This is a smoke-free story.
It was written yesterday afternoon, under considerable strain, to mark the American Cancer Society's 14th Great American Smokeout. It took longer than usual, since even two cups of coffee, three Diet Cokes and half a bag of red licorice didn't provide the same inspiration as one Marlboro Light.
But after talking to Rita Paul during lunchtime, I decided that if she -- a veteran 14-cigarettes-a-day smoker -- could quit for 24 hours, so could I.
By the time I met her at noon, Paul was antsy but resigned. She reached into her bag and fished around for another mint, something sweet and innocuous to substitute for a Salem. But it just wasn't the same.
"I've been smoking since I was 18," said the 60-year-old secretary at North Arundel Hospital. "I have cut down drastically, but I never miss one except on this day."
Paul has participated in the Great American Smokeout for the past five years under the watchful eye of her supervisor. Kevin Murnane, the hospital's public relations director, "adopts" her during each smokeout, offering mints and moral support to keep his secretary from reaching for a cigarette.
"When I first met her, smoking was permitted in this hospital," Murnane recalled. "It would just be filled with smoke in this office, a blue haze, when I walked in."
Like most medical offices and businesses in America, North Arundel has banned smoking entirely. Paul and her smoking colleagues must stand outside the building, shivering under umbrellas in the rain, to enjoy a nicotine fix.
"Truthfully, I wish that we could have a smoking area inside the hospital," Paul said, though she admits that she's "on both sides of the fence" about clearing the air at work. "Someday, when smokers have their rights again, come and see me."
The Glen Burnie grandmother has mapped a successful strategy to survive each smokeout. She only drinks half her usual cup of coffee, to avoid lighting up at breakfast. She chews gum and keeps busy at work to avoid heading outside for her 10 a.m. cigarette break. And she munches carrot sticks to skip her evening smokes.
Paul is a perfect target of the federal government's latest anti-smoking campaign. Aimed at the hard-core smoker, the new "It's Never Too Late to Quit" program is trying to reach the more than 20 million smokers over age 50.
But while she sticks with the smokeout, Paul always reaches for a Salem the next morning. Hooked on nicotine, she said she's just not ready to quit.

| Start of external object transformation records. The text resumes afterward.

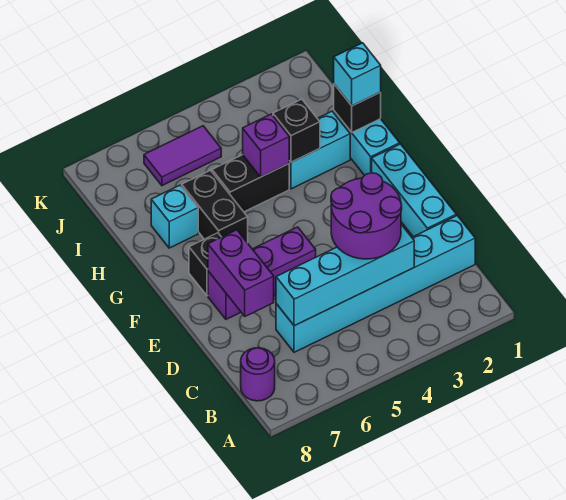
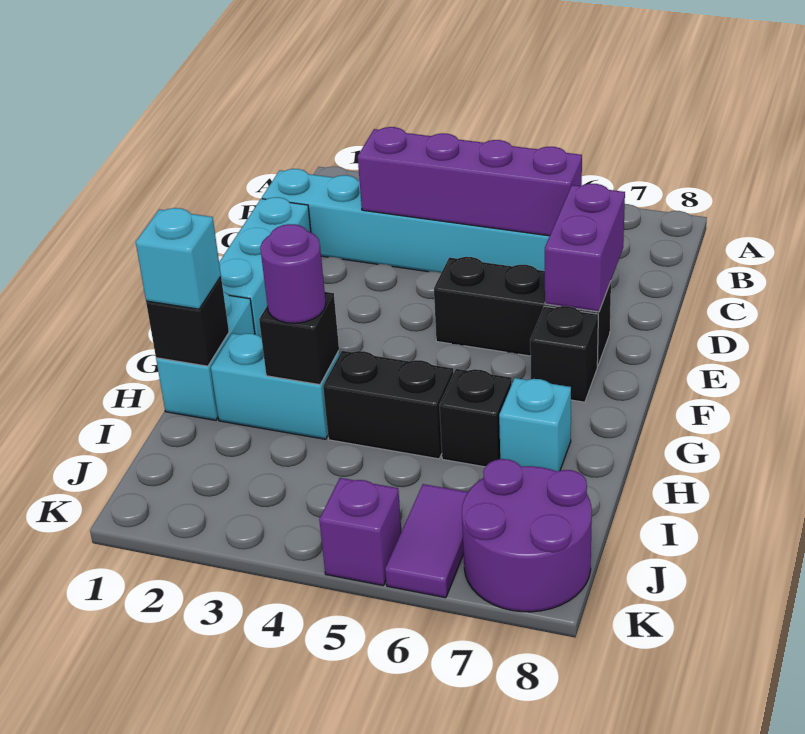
purple 1x1 round brick [241,348,275,401] -> purple 1x1 round brick moved to [260,224,326,323]
cyan 1x4 brick [276,225,414,326] -> purple 1x4 brick [358,127,582,236]
purple 2x2 round brick [331,173,402,259] -> purple 2x2 round brick moved to [462,459,592,612]
purple 1x3 brick [208,227,316,319] -> black 1x3 brick [434,257,611,366]
black 1x2 brick [182,170,248,243] -> black 1x1 brick [440,369,512,467]
purple 1x1 brick [243,114,289,177] -> purple 1x1 brick moved to [319,478,401,586]
purple 1x2 tile [144,126,221,186] -> purple 1x2 tile turned to [385,484,468,598]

"I'm not trying to lie about it or fool anybody," she said. "I do try to do it for myself for this one day, but I don't think I'm gonna stop."
North Arundel Hospital, which also provided free blood-pressure and pulmonary screenings, was one of many companies in the area to offer adopt-a-smoker programs yesterday.
Public schools and other businesses also gave away buttons, stickers and smoking cessation survival kits donated by the American Cancer Society.
Companies that participated in the smokeout included: the county Health Department, Columbia Freestate Health Systems, C&P Telephone, Westinghouse and the Naval Medical Clinic.
The Great American Smokeout, the third Thursday of each November, usually leads about 35 percent of the nation's 50 million smokers to quit for at least that day. Last year, the cancer society found that about 3.9 million smokers still had not reached for a cigarette up to three days later.
Despite the strong participation, many smokers in Anne Arundel County ignored the campaign and puffed away yesterday.
Thomas Sulter, a Glen Burnie plumber who stopped at a 7-Eleven to buy a pack of Winstons yesterday, laughed at the thought of joining the smokeout.
"Why?" he wondered. "I'd just end up smoking twice as many tomorrow."
Dragging deeply on her cigarette, Anne Martin, an employee of Financial Management Services in Pasadena, shook her head when asked about the smokeout.
"I heard about it, I knew about it, and I decided not to participate," she said firmly.
When asked why, she said: "I don't want to quit. And if I did quit smoking for a day, we'd have to have a smokeout area at work, or everyone would be going crazy with me around."
My co-workers were probably saying the same thing as I finished off my first smoke-free story in four years. It may well be the last.